Searching and Tracking People with Cooperative Mobile Robots
Abstract
Social robots should be able to search and track people in order to help them. In this paper we present two different techniques of coordinated multi-robots for searching and tracking people. A probability map (belief) of a target person location is maintained, and to initialize and update it, two methods were implemented and tested: one based on a reinforcement learning algorithm and the other based on a particle filter. The person is tracked if visible, otherwise an exploration is done by making a balance, for each candidate location, between the belief, the distance, and whether close locations are already being explored by other robots of the team. The validation of the approach was accomplished throughout an extensive set of simulations using up to five agents and a large amount of dynamic obstacles; furthermore, over three hours of real-life experiments with two robots searching and tracking were recorded and analysed.
Experimental Videos
Videos from experiments with the Multi-agent HB-PF Explorer. Two mobile robots (Tibi and Dabo) cooperatively search for and track a person recognized using AR Markers. Environment and map files: maps page.
Video Legend
Each experiment video shows three sections:
- Left: Map and probability maps
- Right-top: Video focusing on Tibi
- Right-bottom: Video focusing on Dabo
Map Elements
- Dabo: Blue body, white head
- Tibi: Orange body, white head
- Obstacles: Black and dark gray
- Laser detections: Blue/orange line/dots
- Path: Blue/orange lines showing executed path
- Person detection:
- Leg detection: blue/orange dots
- Last used person location: red dot (combination of leg and AR Marker detection)

☆ ☆ ☆ ☆ ☆ ☆ ☆

TASKS –
**A)** Transcribe part of the page on robots searching for and tracking people, beginning at the words "Video Legend" and stopping after "AR Marker detection)".
**B)** Answer these from the page on robots searching for and tracking people:
(i) Up to how many agents were used in the simulations?
(ii) What color is Tibi's body on the map?
(iii) What marks the last used person location on the map?
The entries after this point come from a separate source, not from the page on robots searching for and tracking people.

☆ ☆ ☆ ☆ ☆ ☆ ☆

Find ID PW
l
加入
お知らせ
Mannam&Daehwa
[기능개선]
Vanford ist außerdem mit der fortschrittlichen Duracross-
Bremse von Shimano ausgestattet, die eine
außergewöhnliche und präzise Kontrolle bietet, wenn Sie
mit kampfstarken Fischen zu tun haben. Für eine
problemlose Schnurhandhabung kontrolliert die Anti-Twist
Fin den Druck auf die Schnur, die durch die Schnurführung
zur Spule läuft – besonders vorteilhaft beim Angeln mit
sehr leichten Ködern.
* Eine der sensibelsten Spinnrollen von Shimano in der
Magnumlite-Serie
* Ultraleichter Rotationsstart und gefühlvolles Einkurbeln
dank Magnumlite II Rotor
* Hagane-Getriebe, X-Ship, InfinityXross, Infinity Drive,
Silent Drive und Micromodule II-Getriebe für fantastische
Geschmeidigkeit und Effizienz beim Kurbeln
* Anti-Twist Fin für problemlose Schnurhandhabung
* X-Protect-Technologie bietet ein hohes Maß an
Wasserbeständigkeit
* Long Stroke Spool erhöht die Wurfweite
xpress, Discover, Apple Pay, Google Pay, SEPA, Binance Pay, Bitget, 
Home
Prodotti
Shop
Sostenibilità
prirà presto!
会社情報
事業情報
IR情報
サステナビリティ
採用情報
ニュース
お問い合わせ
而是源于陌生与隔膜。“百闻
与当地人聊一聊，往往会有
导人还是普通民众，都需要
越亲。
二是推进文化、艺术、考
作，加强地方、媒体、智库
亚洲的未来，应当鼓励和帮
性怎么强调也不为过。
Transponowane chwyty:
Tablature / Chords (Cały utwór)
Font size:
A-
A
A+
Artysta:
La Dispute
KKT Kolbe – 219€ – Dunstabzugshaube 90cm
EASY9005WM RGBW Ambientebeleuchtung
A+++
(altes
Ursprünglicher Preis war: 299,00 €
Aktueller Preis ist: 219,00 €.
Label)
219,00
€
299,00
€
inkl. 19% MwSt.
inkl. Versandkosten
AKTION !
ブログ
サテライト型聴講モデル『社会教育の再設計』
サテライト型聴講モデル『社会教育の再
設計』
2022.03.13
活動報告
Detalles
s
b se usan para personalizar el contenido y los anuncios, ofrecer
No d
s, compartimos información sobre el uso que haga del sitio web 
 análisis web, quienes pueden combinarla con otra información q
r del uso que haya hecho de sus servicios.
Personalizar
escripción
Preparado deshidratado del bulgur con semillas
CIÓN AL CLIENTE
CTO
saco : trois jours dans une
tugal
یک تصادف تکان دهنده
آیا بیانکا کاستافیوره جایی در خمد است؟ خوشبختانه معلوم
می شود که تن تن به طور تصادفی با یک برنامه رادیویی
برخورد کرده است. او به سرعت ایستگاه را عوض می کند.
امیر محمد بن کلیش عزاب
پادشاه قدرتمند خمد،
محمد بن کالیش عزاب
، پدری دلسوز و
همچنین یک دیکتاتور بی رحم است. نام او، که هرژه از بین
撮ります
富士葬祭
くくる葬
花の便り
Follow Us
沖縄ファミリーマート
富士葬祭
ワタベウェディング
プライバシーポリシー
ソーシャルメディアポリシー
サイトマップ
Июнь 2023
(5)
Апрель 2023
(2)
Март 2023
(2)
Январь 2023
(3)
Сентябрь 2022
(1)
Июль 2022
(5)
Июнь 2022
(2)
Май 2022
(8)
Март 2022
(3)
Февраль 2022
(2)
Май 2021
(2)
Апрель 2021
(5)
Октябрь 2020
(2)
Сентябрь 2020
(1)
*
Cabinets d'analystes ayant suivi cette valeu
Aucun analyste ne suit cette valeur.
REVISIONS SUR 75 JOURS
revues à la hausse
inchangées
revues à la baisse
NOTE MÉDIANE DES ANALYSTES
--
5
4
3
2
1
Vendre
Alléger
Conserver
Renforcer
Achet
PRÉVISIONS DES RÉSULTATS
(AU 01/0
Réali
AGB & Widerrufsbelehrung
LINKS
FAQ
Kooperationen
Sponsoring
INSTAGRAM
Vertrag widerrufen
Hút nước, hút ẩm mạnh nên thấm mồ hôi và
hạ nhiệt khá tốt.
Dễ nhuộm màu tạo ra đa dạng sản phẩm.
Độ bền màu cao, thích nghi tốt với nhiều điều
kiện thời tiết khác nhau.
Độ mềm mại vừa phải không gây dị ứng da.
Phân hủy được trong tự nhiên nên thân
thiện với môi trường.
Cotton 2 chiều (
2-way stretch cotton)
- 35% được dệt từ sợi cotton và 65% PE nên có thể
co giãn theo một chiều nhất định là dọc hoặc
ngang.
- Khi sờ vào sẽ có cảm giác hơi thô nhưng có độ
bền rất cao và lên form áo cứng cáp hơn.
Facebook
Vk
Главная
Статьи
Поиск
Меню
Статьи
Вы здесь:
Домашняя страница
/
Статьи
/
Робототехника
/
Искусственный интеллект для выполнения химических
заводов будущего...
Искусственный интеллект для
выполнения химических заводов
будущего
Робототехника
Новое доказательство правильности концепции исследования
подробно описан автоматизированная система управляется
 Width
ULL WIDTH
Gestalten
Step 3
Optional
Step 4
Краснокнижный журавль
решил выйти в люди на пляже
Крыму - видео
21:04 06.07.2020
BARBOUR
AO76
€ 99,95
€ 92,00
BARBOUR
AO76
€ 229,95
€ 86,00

☆ ☆ ☆ ☆ ☆ ☆ ☆

TASK-BY-TASK OUTPUTS –
**A)**
Video Legend
Each experiment video shows three sections:
- Left: Map and probability maps
- Right-top: Video focusing on Tibi
- Right-bottom: Video focusing on Dabo
Map Elements
- Dabo: Blue body, white head
- Tibi: Orange body, white head
- Obstacles: Black and dark gray
- Laser detections: Blue/orange line/dots
- Path: Blue/orange lines showing executed path
- Person detection:
- Leg detection: blue/orange dots
- Last used person location: red dot (combination of leg and AR Marker detection)

**B)**
(i) Five
(ii) Orange
(iii) A red dot